• _PAGE TEXT_
Ingredients – Dressing
1/2 cup freshly squeezed orange juice
1/4 cup white wine vinegar
1/4 cup of extra virgin olive oil
1/2 tsp orange zest
2 cloves garlic, chopped
A few mint leaves, chopped roughly
2 green onions, finely chopped
Salt and pepper


  1. Preheat the oven to 400 degrees.
  2. Cook quinoa and chickpeas according to directions.
  3. While the quinoa and chickpeas are cooking, make the dressing – combine the ingredients listed above into a ball jar and shake to thoroughly combine.
  4. Set aside the broccoli and green beans in a mixing bowl. Pour a tablespoon or two of olive oil over the broccoli and green beans and add your favorite seasonings – I used salt, pepper and fresh thyme. Once the oven is preheated, spread the veggies on a baking sheet and bake at 400 degrees for about eight minutes.
  5. While the vegetables are roasting, add the quinoa, chickpeas, onions, snap peas and dressing to a large bowl and mix ingredients together.
  6. When the broccoli and green beans are finished roasting, add them to the remaining ingredients and stir together, briefly.
  7. Serve finished salad over a large bed of spring mix and garnish with mint leaves.


  • This recipe is ripe for creativity and substitutions based on what you have laying around. I love to use farro instead of quinoa for a chewier texture. I love radishes in place of snap peas. You don’t have to roast the vegetables at all – you can leave them all raw. I like the sweetness that the roasting brings out in contrast to the crunchiness of the other raw vegetables, but do whatever you like. Split peas or cannelloni beans make a great variation in place of the chickpeas.
  • Feta or parmesan cheese makes a wonderful addition to the dressing, but I was trying to lay off the dairy products for this version.
  • It tastes even better the next day after the dressing has really soaked all of the ingredients, so I make a big batch that lasts us for a few dinners and lunches.

• _EXERCISE 1_
Repeat the recipe word for word from "2. Cook quinoa" to "stir together, briefly.".
• _EXERCISE 2_
Translate this sentence from the recipe into Spanish: "I love to use farro instead of quinoa for a chewier texture."

[Extracted records]

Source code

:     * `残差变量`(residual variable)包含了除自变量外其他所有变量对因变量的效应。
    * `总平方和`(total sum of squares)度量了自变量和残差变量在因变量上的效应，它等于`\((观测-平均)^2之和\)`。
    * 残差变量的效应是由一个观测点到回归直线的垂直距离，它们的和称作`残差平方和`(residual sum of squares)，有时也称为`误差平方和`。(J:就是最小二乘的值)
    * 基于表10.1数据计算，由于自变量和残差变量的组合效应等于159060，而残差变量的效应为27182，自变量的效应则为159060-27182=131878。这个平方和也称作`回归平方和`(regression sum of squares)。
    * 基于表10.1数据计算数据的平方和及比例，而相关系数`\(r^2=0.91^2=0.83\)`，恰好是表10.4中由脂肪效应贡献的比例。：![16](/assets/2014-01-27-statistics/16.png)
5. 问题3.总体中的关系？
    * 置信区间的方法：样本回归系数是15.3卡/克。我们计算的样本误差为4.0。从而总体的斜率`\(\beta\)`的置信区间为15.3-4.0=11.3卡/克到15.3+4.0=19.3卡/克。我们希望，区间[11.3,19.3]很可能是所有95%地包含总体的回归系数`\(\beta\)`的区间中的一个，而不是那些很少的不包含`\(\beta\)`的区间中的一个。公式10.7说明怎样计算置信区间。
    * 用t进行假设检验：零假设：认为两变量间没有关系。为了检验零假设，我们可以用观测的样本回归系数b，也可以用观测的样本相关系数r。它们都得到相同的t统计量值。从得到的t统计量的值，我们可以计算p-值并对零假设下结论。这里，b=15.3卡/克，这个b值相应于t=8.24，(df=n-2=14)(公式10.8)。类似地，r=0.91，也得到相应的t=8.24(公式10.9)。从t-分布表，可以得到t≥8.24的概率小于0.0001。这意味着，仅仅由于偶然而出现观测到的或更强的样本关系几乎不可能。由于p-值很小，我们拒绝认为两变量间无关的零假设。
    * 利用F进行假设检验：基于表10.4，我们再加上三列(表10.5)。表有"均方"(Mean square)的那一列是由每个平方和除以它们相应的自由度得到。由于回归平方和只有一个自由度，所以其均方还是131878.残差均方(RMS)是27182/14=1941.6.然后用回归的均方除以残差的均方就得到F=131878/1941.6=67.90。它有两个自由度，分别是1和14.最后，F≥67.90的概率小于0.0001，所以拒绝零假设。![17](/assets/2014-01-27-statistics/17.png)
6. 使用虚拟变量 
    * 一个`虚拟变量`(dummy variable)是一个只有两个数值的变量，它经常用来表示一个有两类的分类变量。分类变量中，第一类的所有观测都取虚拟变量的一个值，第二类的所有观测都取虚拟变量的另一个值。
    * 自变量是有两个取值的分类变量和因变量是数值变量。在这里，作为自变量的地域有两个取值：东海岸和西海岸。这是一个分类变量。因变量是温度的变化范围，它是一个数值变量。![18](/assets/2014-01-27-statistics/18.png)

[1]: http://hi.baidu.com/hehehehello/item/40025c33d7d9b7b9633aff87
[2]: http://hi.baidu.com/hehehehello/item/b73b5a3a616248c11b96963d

• _EXERCISE SOLUTION 1_
2. Cook quinoa and chickpeas according to directions.
  3. While the quinoa and chickpeas are cooking, make the dressing – combine the ingredients listed above into a ball jar and shake to thoroughly combine.
  4. Set aside the broccoli and green beans in a mixing bowl. Pour a tablespoon or two of olive oil over the broccoli and green beans and add your favorite seasonings – I used salt, pepper and fresh thyme. Once the oven is preheated, spread the veggies on a baking sheet and bake at 400 degrees for about eight minutes.
  5. While the vegetables are roasting, add the quinoa, chickpeas, onions, snap peas and dressing to a large bowl and mix ingredients together.
  6. When the broccoli and green beans are finished roasting, add them to the remaining ingredients and stir together, briefly.

• _EXERCISE SOLUTION 2_
Me encanta usar farro en lugar de quinoa para lograr una textura más masticable.